(21 Feb 2015, 3:38 pm)roar wrote Must agree with citaro5284 here, the two can not be compared. Metro is running on rail's, only thing that gets in its way is other metro's or national rail trains between Pelaw and Sunderland. Buses have traffic to deal with, tickets to issue, customers to enquires to deal with. And the worst at the moment is incompetent council's, non-existant parking control, poor bus stop positioning and just poor planning.
Just to give a few examples of the problems buses face in Sunderland due to council involvement
No traffic control on Vine Place/Holmeside or at other problem areas like Pallion, Southwick ect.
Traffic lights that are set up against buses. John Street to West Wear street is on green then when they change to red the lights that take you onto Wearmouth bridge change from green to red, then the confusion to deal with from other drivers as the traffic lights here are signaled as NO RIGHT TURN so effectively nothing should then turn right onto Wearmouth Bridge. Badly positioned bus stop infrastructure, bus stops positioned that close to the curb its impossible to pull up at the bus stop close to the curb because the bus stop pole, shelter or other street furniture will either remove the near side mirror or miss judge you position by an inch and your scrapping the front corner of the bus.

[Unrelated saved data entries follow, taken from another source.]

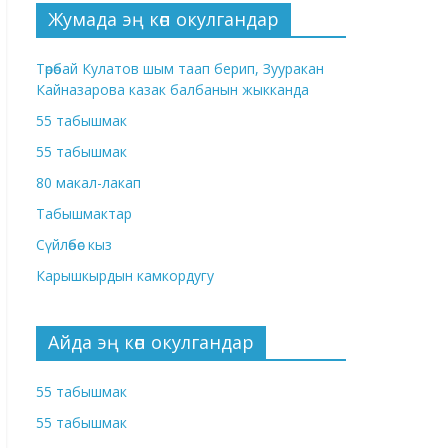
Жумада эң көп окулгандар
Төрөбай Кулатов шым таап берип, Зууракан
Кайназарова казак балбанын жыкканда
55 табышмак
55 табышмак
80 макал-лакап
Табышмактар
Сүйлөбөс кыз
Карышкырдын камкордугу
Айда эң көп окулгандар
55 табышмак
55 табышмак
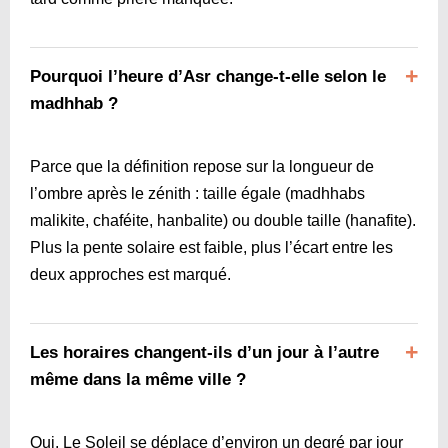
Pourquoi l’heure d’Asr change-t-elle selon le
madhhab ?
Parce que la définition repose sur la longueur de
l’ombre après le zénith : taille égale (madhhabs
malikite, chaféite, hanbalite) ou double taille (hanafite).
Plus la pente solaire est faible, plus l’écart entre les
deux approches est marqué.
Les horaires changent-ils d’un jour à l’autre
même dans la même ville ?
Oui. Le Soleil se déplace d’environ un degré par jour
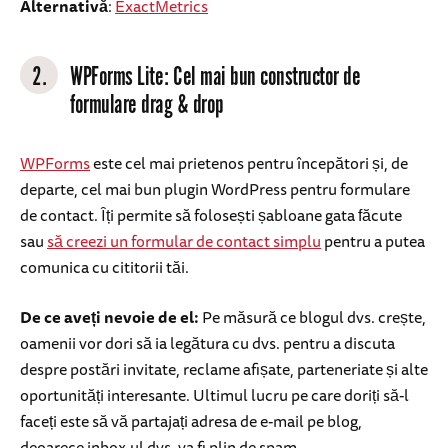
Alternativă
:
ExactMetrics
2.
WPForms Lite: Cel mai bun constructor de
formulare drag & drop
WPForms
este cel mai prietenos pentru începători și, de
departe, cel mai bun plugin WordPress pentru formulare
de contact. Îți permite să folosești șabloane gata făcute
sau
să creezi un formular de contact simplu
pentru a putea
comunica cu cititorii tăi.
De ce aveți nevoie de el:
Pe măsură ce blogul dvs. crește,
oamenii vor dori să ia legătura cu dvs. pentru a discuta
despre postări invitate, reclame afișate, parteneriate și alte
oportunități interesante. Ultimul lucru pe care doriți să-l
faceți este să vă partajați adresa de e-mail pe blog,
deoarece inbox-ul dvs. va fi plin de spam.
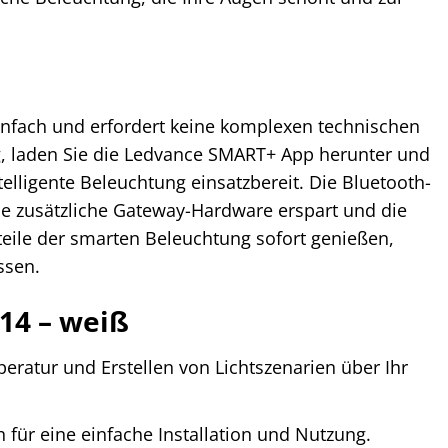
infach und erfordert keine komplexen technischen
g, laden Sie die Ledvance SMART+ App herunter und
elligente Beleuchtung einsatzbereit. Die Bluetooth-
ne zusätzliche Gateway-Hardware erspart und die
teile der smarten Beleuchtung sofort genießen,
ssen.
14 – weiß
tur und Erstellen von Lichtszenarien über Ihr
für eine einfache Installation und Nutzung.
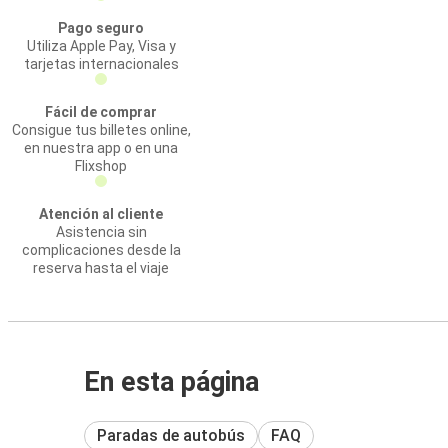
Pago seguro
Utiliza Apple Pay, Visa y
tarjetas internacionales
Fácil de comprar
Consigue tus billetes online,
en nuestra app o en una
Flixshop
Atención al cliente
Asistencia sin
complicaciones desde la
reserva hasta el viaje
En esta página
Paradas de autobús
FAQ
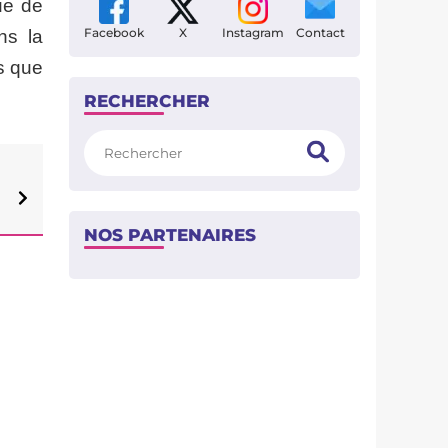
ue de
Facebook
X
Instagram
Contact
ns la
is que
RECHERCHER
Rechercher
NOS PARTENAIRES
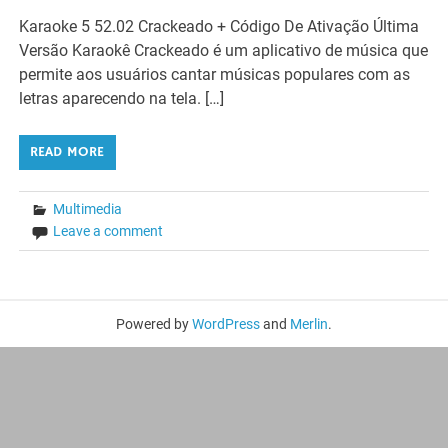
Karaoke 5 52.02 Crackeado + Código De Ativação Última
Versão Karaokê Crackeado é um aplicativo de música que
permite aos usuários cantar músicas populares com as
letras aparecendo na tela. […]
READ MORE
Multimedia
Leave a comment
Powered by
WordPress
and
Merlin
.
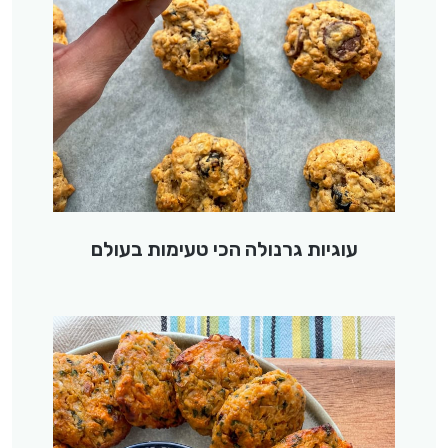
עוגיות גרנולה הכי טעימות בעולם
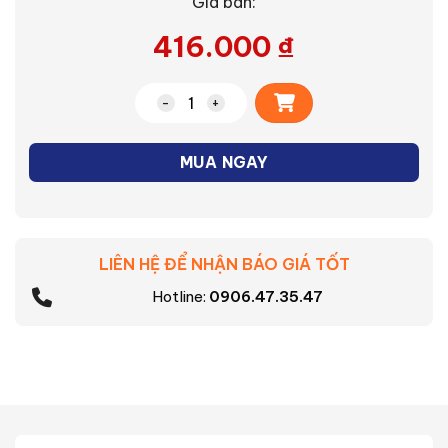
Giá bán:
416.000
₫
Alternative:
Đèn Led ốp trần Philips Eridani RD Su
MUA NGAY
LIÊN HỆ ĐỂ NHẬN BÁO GIÁ TỐT
Hotline:
0906.47.35.47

Anyway enough about that and back on subject of the Tyne and Wear metro. Nexus only franchised it out because they new it was about to crumble. DB were basically given a spanner to try and tighten a screw, why is nobody shouting for nexus to take back control??? The only thing that should have happened was that they should have been made to sell it into private ownership. DB, First, Go-Ahead, Stagecoach or any of the other private transport company's would have made the system make a profit, anyone that says they couldn't is just saying the system will never be profitable and we as tax payers will constantly be paying to try and make something work that never will.
But we're talking about a gap in service from a customer perspective here? The two can be compared, as the only reference point is punctuality.

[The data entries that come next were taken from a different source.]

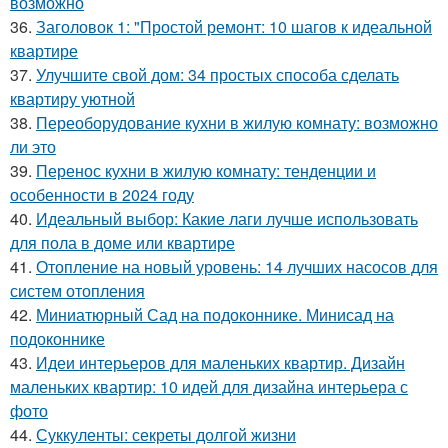
возможно
36.
Заголовок 1: "Простой ремонт: 10 шагов к идеальной
квартире
37.
Улучшите свой дом: 34 простых способа сделать
квартиру уютной
38.
Переоборудование кухни в жилую комнату: возможно
ли это
39.
Перенос кухни в жилую комнату: тенденции и
особенности в 2024 году
40.
Идеальный выбор: Какие лаги лучше использовать
для пола в доме или квартире
41.
Отопление на новый уровень: 14 лучших насосов для
систем отопления
42.
Миниатюрный Сад на подоконнике. Минисад на
подоконнике
43.
Идеи интерьеров для маленьких квартир. Дизайн
маленьких квартир: 10 идей для дизайна интерьера с
фото
44.
Суккуленты: секреты долгой жизни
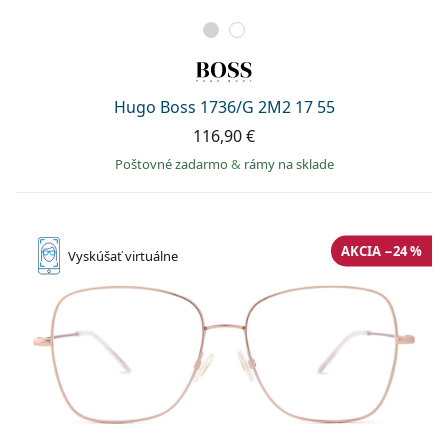
Hugo Boss 1736/G 2M2 17 55
116,90 €
Poštovné zadarmo
&
rámy na sklade
AKCIA −24 %
Vyskúšať
virtuálne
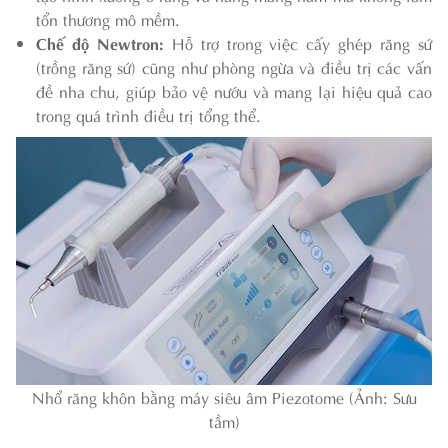
tổn thương mô mềm.
Chế độ Newtron:
Hỗ trợ trong việc cấy ghép răng sứ
(trồng răng sứ) cũng như phòng ngừa và điều trị các vấn
đề nha chu, giúp bảo vệ nướu và mang lại hiệu quả cao
trong quá trình điều trị tổng thể.
Nhổ răng khôn bằng máy siêu âm Piezotome (Ảnh: Sưu
tầm)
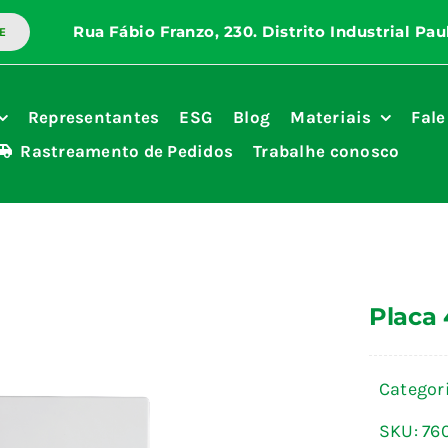
E
Representantes
ESG
Blog
Materiais
Fale
Rastreamento de Pedidos
Trabalhe conosco
Placa 
Categor
SKU:
76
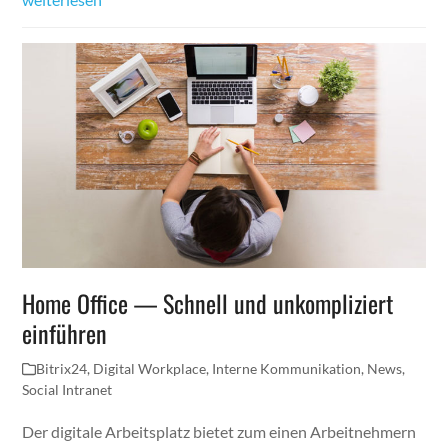
Home Office — Schnell und unkompliziert
einführen
Bitrix24
,
Digital Workplace
,
Interne Kommunikation
,
News
,
Social Intranet
Der digitale Arbeitsplatz bietet zum einen Arbeitnehmern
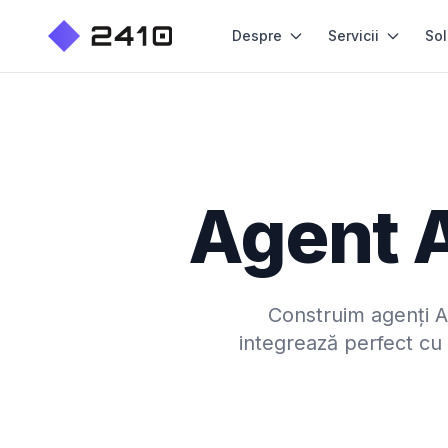
Despre
Servicii
Sol
Agent A
Construim agenți AI
integrează perfect cu 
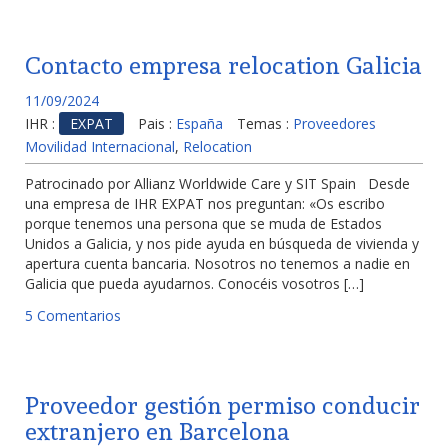
Contacto empresa relocation Galicia
11/09/2024
IHR :
EXPAT
Pais :
España
Temas :
Proveedores
Movilidad Internacional
,
Relocation
Patrocinado por Allianz Worldwide Care y SIT Spain Desde
una empresa de IHR EXPAT nos preguntan: «Os escribo
porque tenemos una persona que se muda de Estados
Unidos a Galicia, y nos pide ayuda en búsqueda de vivienda y
apertura cuenta bancaria. Nosotros no tenemos a nadie en
Galicia que pueda ayudarnos. Conocéis vosotros […]
5 Comentarios
Proveedor gestión permiso conducir
extranjero en Barcelona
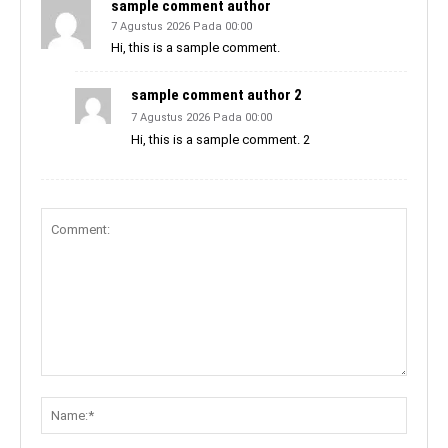
sample comment author
7 Agustus 2026 Pada 00:00
Hi, this is a sample comment.
sample comment author 2
7 Agustus 2026 Pada 00:00
Hi, this is a sample comment. 2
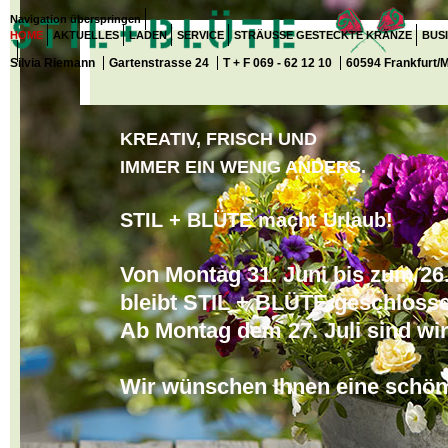
Navigation überspringen
HOME
AKTUELLES
LADEN
SERVICE
STRÄUSSE GESTECKTE KRÄNZE
BUS
Silvia Riemann
Gartenstrasse 24
T + F 069 - 62 12 10
60594 Frankfurt/
KREATIV, FRISCH UND
IMMER EIN WENIG A
N
DERS
.
STIL + BLÜTE macht Urlaub!
Von Montag 31. Juni
bis zum 26.
bleibt
STIL + BLÜTE geschlosse
Ab Montag dem 27. Juli sind
wir
Wir wünschen Ihnen
eine schön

Traffic congestion or leaves on the track aren't going to make a blind bit of difference to your average customer. If either a train or a bus is timetabled at a set time, then the customer expectation is it arrives at that time. If there are regular issues creating a gap in the timetable, then they need to be addressed. It's basic problem management.
I think as enthusiasts, we're too quick to look at then nitty gritty as to why a service is late, and try and use the reasons behind it as valid reasoning. I'm not saying that's right or wrong, but the businesses exist because there's a customer base using them. The regular customer quite frankly doesn't give a toss
why, but more what the operator is going to do to prevent it happening.

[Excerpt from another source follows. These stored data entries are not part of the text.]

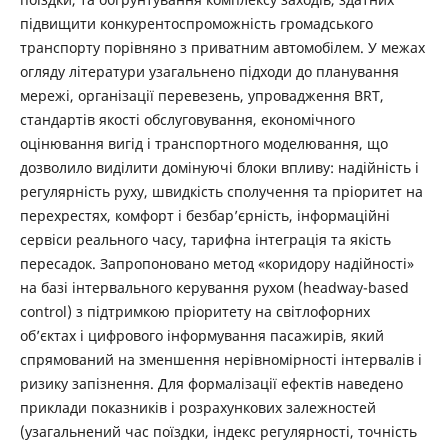
підвищити конкурентоспроможність громадського
транспорту порівняно з приватним автомобілем. У межах
огляду літератури узагальнено підходи до планування
мережі, організації перевезень, упровадження BRT,
стандартів якості обслуговування, економічного
оцінювання вигід і транспортного моделювання, що
дозволило виділити домінуючі блоки впливу: надійність і
регулярність руху, швидкість сполучення та пріоритет на
перехрестях, комфорт і безбар’єрність, інформаційні
сервіси реального часу, тарифна інтеграція та якість
пересадок. Запропоновано метод «коридору надійності»
на базі інтервального керування рухом (headway-based
control) з підтримкою пріоритету на світлофорних
об’єктах і цифрового інформування пасажирів, який
спрямований на зменшення нерівномірності інтервалів і
ризику запізнення. Для формалізації ефектів наведено
приклади показників і розрахункових залежностей
(узагальнений час поїздки, індекс регулярності, точність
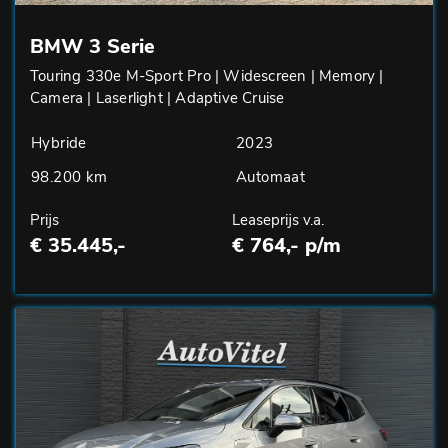
BMW 3 Serie
Touring 330e M-Sport Pro | Widescreen | Memory |
Camera | Laserlight | Adaptive Cruise
Hybride
2023
98.200 km
Automaat
Prijs
Leaseprijs v.a.
€ 35.445,-
€ 764,- p/m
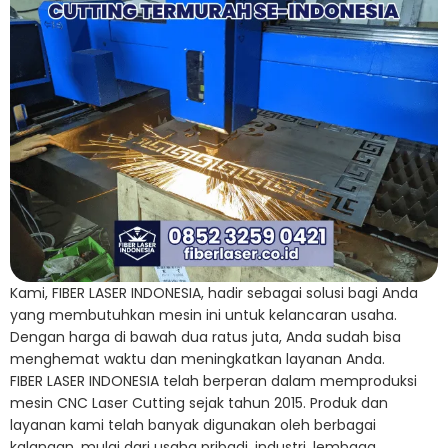
Kami, FIBER LASER INDONESIA, hadir sebagai solusi bagi Anda
yang membutuhkan mesin ini untuk kelancaran usaha.
Dengan harga di bawah dua ratus juta, Anda sudah bisa
menghemat waktu dan meningkatkan layanan Anda.
FIBER LASER INDONESIA telah berperan dalam memproduksi
mesin CNC Laser Cutting sejak tahun 2015. Produk dan
layanan kami telah banyak digunakan oleh berbagai
kalangan, mulai dari usaha pribadi, industri, lembaga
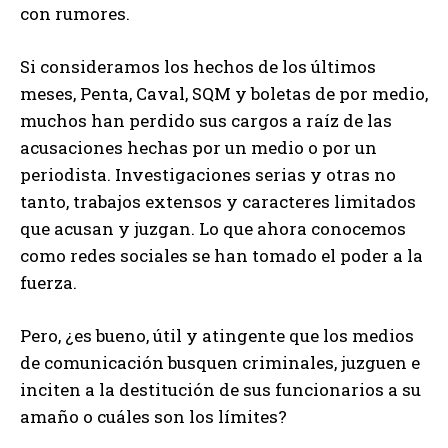
con rumores.
Si consideramos los hechos de los últimos
meses, Penta, Caval, SQM y boletas de por medio,
muchos han perdido sus cargos a raíz de las
acusaciones hechas por un medio o por un
periodista. Investigaciones serias y otras no
tanto, trabajos extensos y caracteres limitados
que acusan y juzgan. Lo que ahora conocemos
como redes sociales se han tomado el poder a la
fuerza.
Pero, ¿es bueno, útil y atingente que los medios
de comunicación busquen criminales, juzguen e
inciten a la destitución de sus funcionarios a su
amaño o cuáles son los límites?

Homeside/Vine Place has had congestion issues for years. I doubt the lights timing for John Street to West Wear Street has changed in the past few years either. Shouldn't timetables be adjusted to reflect this? My experience are that most running times are quite tight at the best of times. One of the X1s I used yesterday was late, and the driver was trying to make up time by putting their foot down along Old Durham Road. Going through 3 red lights between The Galleries and Gateshead Interchange in the process. This is ridiculous, and there should never be a need for a driver to have to put their licence at risk. I see the same on my local Arriva routes during peak times too.
Quite interested to see your factual sources for the Metro system being about to crumble? I'm not necessarily disagreeing with what you're saying at this stage, but it's quite a claim to make without putting a source to it? You may want to back it up by telling us about the grand work those private companies do in the rail industry, and about how little subsidy they take from the tax payer?